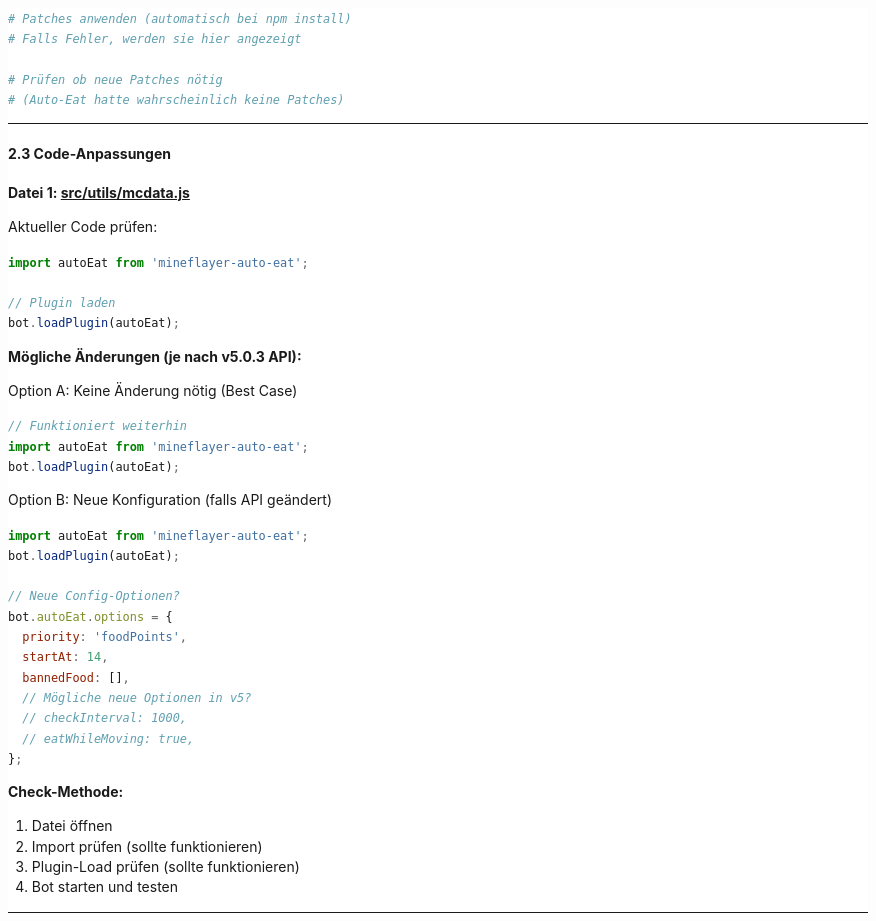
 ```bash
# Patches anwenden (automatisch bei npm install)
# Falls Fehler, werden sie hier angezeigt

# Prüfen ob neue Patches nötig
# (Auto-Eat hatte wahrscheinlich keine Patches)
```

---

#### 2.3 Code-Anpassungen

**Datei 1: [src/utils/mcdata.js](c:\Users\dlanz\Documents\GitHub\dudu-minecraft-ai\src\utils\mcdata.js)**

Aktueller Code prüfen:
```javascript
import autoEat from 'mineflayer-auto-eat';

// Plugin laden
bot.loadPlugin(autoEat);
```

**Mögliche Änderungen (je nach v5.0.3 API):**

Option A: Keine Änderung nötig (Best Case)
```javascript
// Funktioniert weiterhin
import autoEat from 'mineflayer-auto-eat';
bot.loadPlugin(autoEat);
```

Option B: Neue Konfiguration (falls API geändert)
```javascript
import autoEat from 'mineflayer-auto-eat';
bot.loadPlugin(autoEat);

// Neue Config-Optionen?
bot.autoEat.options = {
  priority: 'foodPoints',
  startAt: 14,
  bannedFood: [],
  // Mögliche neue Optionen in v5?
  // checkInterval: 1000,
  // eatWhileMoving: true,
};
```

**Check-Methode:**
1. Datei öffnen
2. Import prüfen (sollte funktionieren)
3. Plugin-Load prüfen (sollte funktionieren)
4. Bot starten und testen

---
◆ ◆ ◆
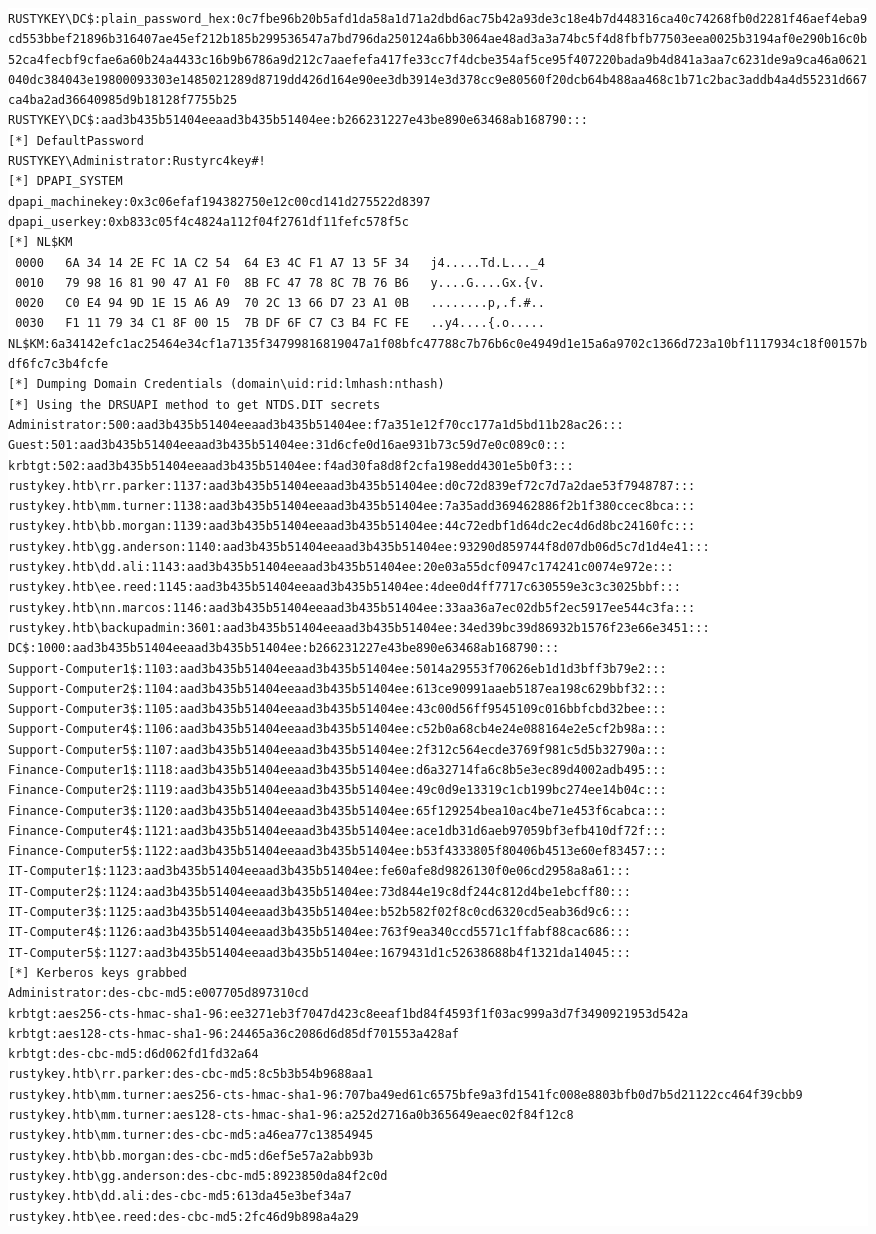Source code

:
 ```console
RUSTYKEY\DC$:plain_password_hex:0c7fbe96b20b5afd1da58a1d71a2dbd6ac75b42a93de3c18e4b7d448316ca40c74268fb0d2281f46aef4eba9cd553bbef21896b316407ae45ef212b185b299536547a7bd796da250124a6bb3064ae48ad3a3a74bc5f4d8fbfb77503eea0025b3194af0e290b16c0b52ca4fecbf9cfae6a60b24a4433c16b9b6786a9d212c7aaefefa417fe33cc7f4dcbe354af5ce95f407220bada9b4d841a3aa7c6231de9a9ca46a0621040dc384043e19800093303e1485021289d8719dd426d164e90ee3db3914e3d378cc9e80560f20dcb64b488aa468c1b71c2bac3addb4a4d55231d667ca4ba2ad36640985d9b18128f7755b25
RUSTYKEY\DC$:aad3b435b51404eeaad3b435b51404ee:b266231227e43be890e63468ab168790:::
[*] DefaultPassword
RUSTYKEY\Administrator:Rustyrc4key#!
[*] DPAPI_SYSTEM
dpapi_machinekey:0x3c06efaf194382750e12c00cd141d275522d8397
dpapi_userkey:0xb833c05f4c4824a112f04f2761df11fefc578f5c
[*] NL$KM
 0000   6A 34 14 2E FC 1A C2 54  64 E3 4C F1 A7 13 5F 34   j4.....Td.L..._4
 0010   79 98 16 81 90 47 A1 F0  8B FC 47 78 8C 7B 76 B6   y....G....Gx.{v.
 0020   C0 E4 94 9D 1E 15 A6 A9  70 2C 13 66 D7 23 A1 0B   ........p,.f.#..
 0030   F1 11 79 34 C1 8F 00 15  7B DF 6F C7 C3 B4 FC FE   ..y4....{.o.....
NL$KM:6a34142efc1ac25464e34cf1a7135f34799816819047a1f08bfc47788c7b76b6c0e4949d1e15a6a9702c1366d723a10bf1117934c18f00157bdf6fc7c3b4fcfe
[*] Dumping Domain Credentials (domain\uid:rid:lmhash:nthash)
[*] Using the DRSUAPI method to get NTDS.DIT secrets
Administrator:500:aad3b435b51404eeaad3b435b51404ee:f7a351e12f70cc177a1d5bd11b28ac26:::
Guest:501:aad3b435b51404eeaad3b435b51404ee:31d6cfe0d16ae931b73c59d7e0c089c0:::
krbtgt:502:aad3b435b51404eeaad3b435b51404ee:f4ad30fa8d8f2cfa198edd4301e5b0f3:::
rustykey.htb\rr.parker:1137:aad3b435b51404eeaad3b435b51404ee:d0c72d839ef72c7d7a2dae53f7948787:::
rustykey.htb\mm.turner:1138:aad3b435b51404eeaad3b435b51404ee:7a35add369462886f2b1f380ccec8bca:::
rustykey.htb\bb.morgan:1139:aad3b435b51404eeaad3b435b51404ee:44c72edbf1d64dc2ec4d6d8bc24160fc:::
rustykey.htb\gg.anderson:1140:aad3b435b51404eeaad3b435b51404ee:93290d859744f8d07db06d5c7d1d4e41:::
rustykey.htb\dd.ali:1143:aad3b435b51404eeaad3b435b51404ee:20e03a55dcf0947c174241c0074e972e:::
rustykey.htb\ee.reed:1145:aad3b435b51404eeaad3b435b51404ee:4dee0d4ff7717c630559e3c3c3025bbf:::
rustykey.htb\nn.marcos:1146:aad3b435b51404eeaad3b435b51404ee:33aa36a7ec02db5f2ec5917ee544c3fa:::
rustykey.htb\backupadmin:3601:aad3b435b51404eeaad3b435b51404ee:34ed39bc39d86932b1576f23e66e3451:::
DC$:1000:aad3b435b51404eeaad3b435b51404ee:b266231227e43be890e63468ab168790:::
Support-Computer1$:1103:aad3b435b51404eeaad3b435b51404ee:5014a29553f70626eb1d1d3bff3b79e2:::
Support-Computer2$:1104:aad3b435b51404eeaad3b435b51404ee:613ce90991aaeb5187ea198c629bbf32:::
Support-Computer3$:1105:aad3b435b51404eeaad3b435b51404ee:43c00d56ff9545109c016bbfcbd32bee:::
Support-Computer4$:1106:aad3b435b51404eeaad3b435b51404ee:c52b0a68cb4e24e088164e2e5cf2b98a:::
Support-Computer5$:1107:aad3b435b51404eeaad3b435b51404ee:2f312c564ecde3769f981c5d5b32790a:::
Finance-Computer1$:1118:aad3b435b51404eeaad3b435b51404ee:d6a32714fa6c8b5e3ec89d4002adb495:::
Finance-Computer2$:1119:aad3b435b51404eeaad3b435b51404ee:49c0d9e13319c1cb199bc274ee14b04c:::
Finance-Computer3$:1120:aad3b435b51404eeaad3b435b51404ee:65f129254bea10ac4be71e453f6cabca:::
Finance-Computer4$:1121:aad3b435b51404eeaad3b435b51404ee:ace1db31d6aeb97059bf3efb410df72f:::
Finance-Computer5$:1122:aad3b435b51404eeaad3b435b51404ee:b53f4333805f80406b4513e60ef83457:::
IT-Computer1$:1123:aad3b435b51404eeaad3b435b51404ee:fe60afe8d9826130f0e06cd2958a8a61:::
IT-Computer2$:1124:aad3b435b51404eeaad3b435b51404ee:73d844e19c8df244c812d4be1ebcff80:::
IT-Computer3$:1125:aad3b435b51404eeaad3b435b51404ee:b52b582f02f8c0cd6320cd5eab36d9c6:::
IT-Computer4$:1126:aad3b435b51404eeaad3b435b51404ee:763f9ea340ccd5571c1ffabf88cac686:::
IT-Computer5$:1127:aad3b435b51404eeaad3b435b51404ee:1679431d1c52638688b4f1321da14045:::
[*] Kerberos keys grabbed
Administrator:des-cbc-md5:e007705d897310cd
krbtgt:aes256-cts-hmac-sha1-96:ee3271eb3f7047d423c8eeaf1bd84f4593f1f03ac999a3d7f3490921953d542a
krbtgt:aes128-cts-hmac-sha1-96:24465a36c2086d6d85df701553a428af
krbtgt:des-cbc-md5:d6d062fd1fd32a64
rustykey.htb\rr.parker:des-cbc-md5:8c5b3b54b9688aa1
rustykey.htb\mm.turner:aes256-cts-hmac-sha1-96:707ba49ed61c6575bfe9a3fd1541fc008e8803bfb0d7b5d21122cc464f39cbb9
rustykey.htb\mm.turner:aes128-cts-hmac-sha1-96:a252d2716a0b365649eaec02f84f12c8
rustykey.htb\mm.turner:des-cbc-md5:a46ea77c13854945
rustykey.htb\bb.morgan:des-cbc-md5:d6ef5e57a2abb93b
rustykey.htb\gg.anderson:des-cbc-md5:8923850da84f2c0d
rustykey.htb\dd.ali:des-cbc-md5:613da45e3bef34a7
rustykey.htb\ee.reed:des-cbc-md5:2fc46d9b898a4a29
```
◆ ◆ ◆
* _Action item_
Copy every line in the listing above where the string "Datei" turns up.

* _Your solution_
**Datei 1: [src/utils/mcdata.js](c:\Users\dlanz\Documents\GitHub\dudu-minecraft-ai\src\utils\mcdata.js)**
1. Datei öffnen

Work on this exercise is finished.